## What you are asked to do
Please rewrite the entries below, replacing "pose" with "camera" and keeping everything else the same. Leave the pictures out of your answer.

## Records to use
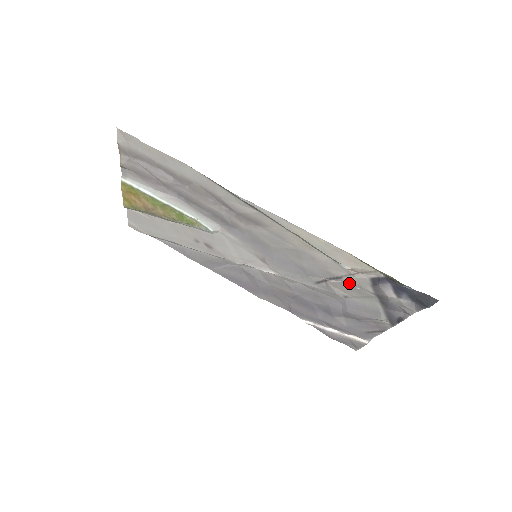
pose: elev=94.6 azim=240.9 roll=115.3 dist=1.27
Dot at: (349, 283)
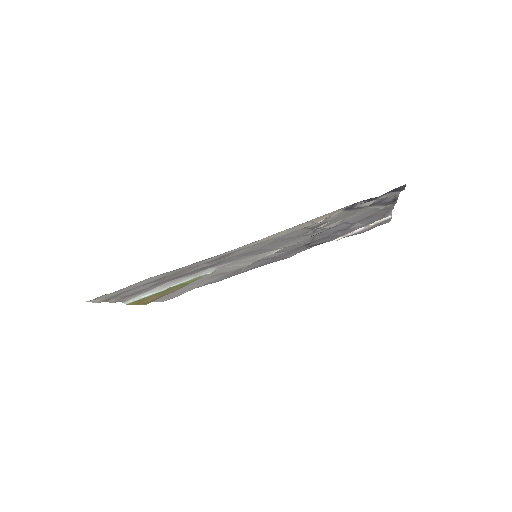
Dot at: (333, 219)
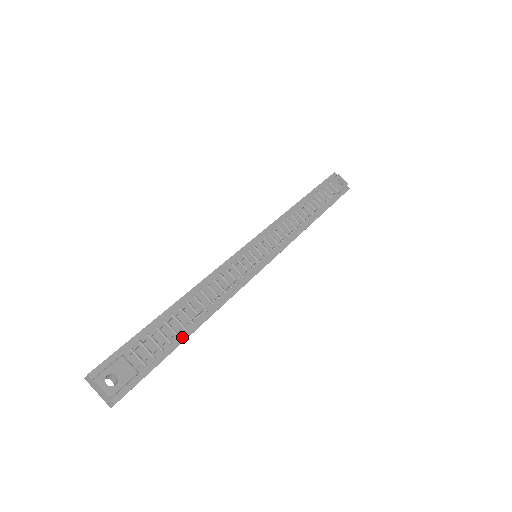
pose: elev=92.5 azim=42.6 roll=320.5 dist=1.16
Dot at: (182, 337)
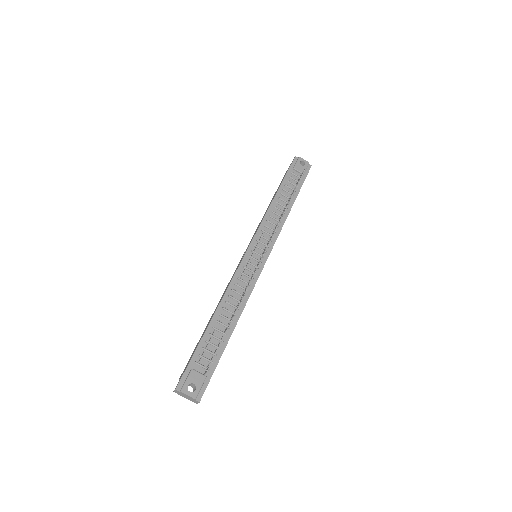
Dot at: (225, 341)
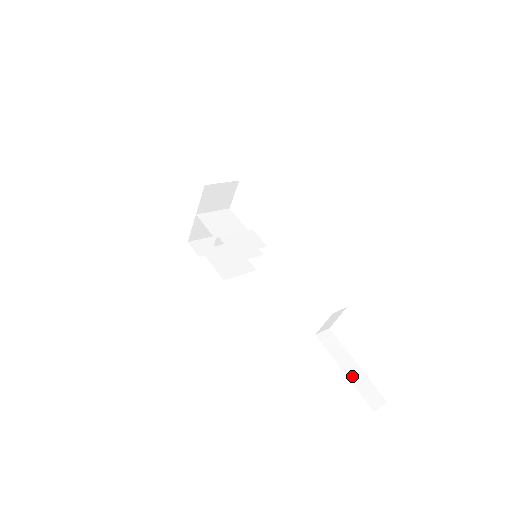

## Answer to the task
camera: elev=94.6 azim=240.9 roll=115.3 dist=1.27
Dot at: (349, 283)
Dot at: (333, 219)
camera: elev=92.5 azim=42.6 roll=320.5 dist=1.16
Dot at: (182, 337)
Dot at: (225, 341)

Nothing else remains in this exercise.